After three months of growth in green house, the
grown plants are transferred to shade house
where it is kept under sun rays which reaches to it
after being filtered via net.
Further, it is planted in the main field.
 Importance Of Tissue Culture:
i. In a relatively short time and space a large
number of plantlets can be produced
starting from the single explant.
ii. Taking an explant does not usually
destroy the mother plant, so rare and
endangered plants can be cloned safely.
iii. It is easy to select desirable traits directly
from the culture setup(in vitro) thereby

63. decreasing the amount of space required,
for field trials.
iv. Once established, a plant tissue culture
line can give a continuous supply of young
plants throughout the year.
v. The time required is much shortened, so
no need to wait for the whole life cycle of
seed development. For species that have
long generation time, low level of seed
production, or seeds that readily do not
germinate, rapid propagation is possible.

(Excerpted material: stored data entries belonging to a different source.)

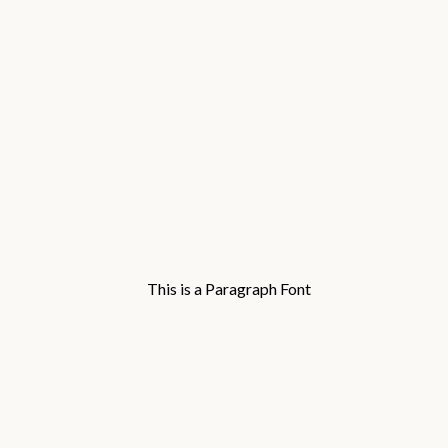
This is a Paragraph Font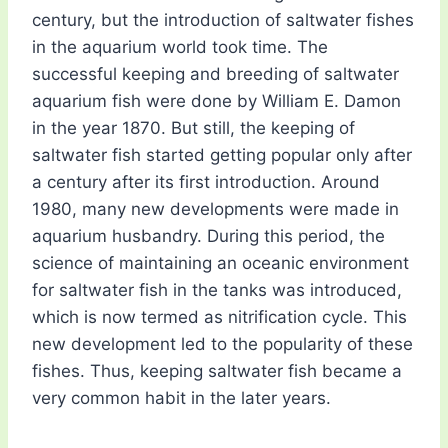
century, but the introduction of saltwater fishes
in the aquarium world took time. The
successful keeping and breeding of saltwater
aquarium fish were done by William E. Damon
in the year 1870. But still, the keeping of
saltwater fish started getting popular only after
a century after its first introduction. Around
1980, many new developments were made in
aquarium husbandry. During this period, the
science of maintaining an oceanic environment
for saltwater fish in the tanks was introduced,
which is now termed as nitrification cycle. This
new development led to the popularity of these
fishes. Thus, keeping saltwater fish became a
very common habit in the later years.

vi. In vitro, growing plants are usually free
from the bacterial and fungal diseases.
Due to virus eradication and maintenance
of plants in virus free state, it is possible
to facilitate movement of plants across
international boundaries.
vii. Plant tissue banks can be frozen and then
regenerated through tissue culture. It
preserves the pollen and cell collections
from which plants maybe propagated.
 Advantages Of Tissue Culture:- Suckers for
the most part would have been as of now

64. tainted with a few pathogens and nematodes,
so they can be treated with anti-infection
agents before refined.
To defeat variety in size of sucker and age,
reaping is drawn out and administration gets
to be troublesome. They are sound, sickness
free, uniform and credible, true to the kind of
mother plant under well administration, pests
and malady free plantlet seedlings, explants
yield, uniform development, early
development of product-greatest area use is
conceivable in marsh holding nation like India.